For the Titan V, the F64 was 1/2 of F32, it was the only and last consumer generation to have that.

For Titan RTX and newer NVIDIA cards, the ratio from F32 to F64 is typically 1/64th of FP32.

So the Titan RTX, with 16 FP32 TFlop/s drops to 0.5 FP64 TFlops/s

While the Titan V, starting at 15 FP32 TFlops/s still has 7.5 FP64 TFlops/s

The 5090 TI has 104.9 FP16/32 TFlops/s, but only 1.64 FP64 TFlops/s.

Basically Nvidia decided most people didn't need FP64, and chose to improve quantized performance instead.

If you can run on a GPU, that Titan V has more 64bit Flops than even an AMD Ryzen Threadripper PRO 7995WX.

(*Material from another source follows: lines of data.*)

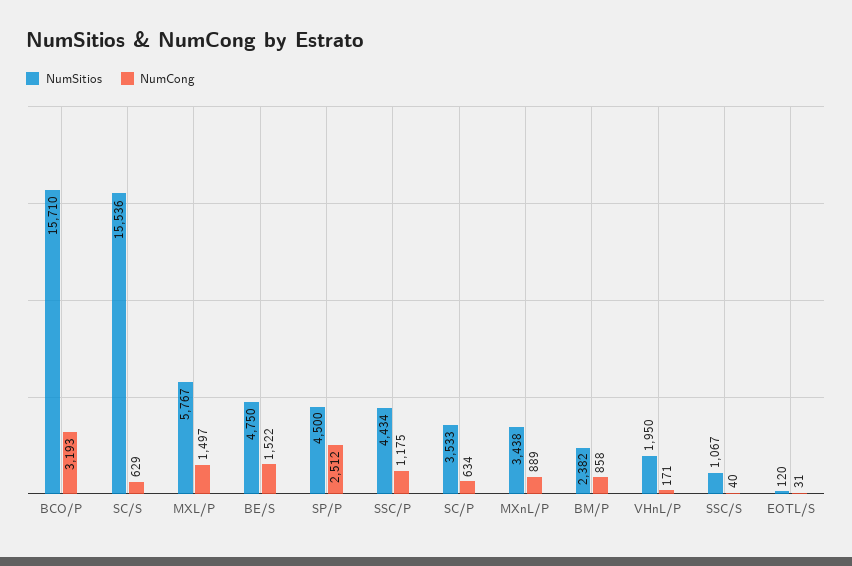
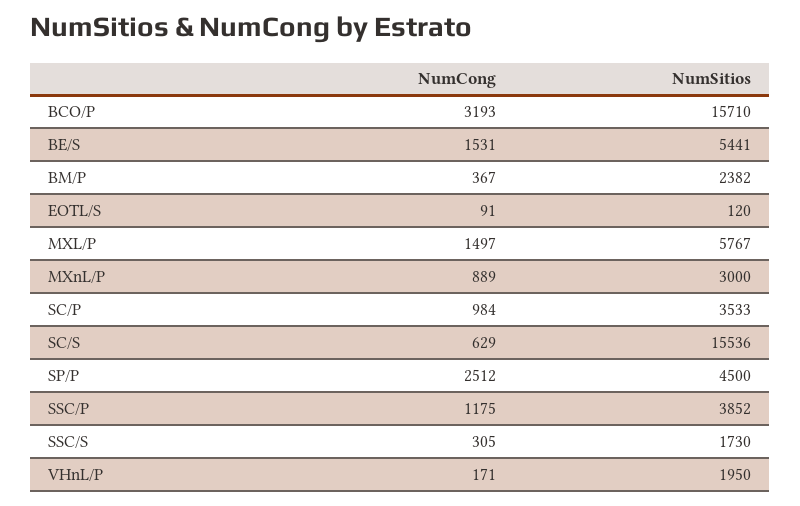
  {
    "NumSitios": {
      "BCO/P": 15710,
      "SC/S": 15536,
      "MXL/P": 5767,
-     "BE/S": 4750,
+     "BE/S": 5441,
      "SP/P": 4500,
-     "SSC/P": 4434,
+     "SSC/P": 3852,
      "SC/P": 3533,
-     "MXnL/P": 3438,
+     "MXnL/P": 3000,
      "BM/P": 2382,
      "VHnL/P": 1950,
-     "SSC/S": 1067,
+     "SSC/S": 1730,
      "EOTL/S": 120
    },
    "NumCong": {
      "BCO/P": 3193,
      "SC/S": 629,
      "MXL/P": 1497,
-     "BE/S": 1522,
+     "BE/S": 1531,
      "SP/P": 2512,
      "SSC/P": 1175,
-     "SC/P": 634,
+     "SC/P": 984,
      "MXnL/P": 889,
-     "BM/P": 858,
+     "BM/P": 367,
      "VHnL/P": 171,
-     "SSC/S": 40,
+     "SSC/S": 305,
-     "EOTL/S": 31
+     "EOTL/S": 91
    }
  }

genewitch · on April 13, 2025

while researching this i discovered another fast fp64 card is the R9 280x by amd/ati. although the memory is weak, only 3GB! But i suppose if you need the numerical accuracy, there's always that, and those cards are like $40 (in the us, on ebay, sold listings), compared to $400 for the titan. if you need 4x the ram though i guess you're stuck paying 10x the price!

rubymamis · on April 13, 2025

I mostly like to evaluate them whenever I ask a remote model (Calude 3.7, ChatGPT 4.5), to see how far they have progressed. From my tests qwen 2.5 coder 32b is still the best local model for coding tasks. I've also tried Phi 4, nemotron, mistral-small, and qwq 32b. I'm using a MacBook Pro M4 46GB RAM.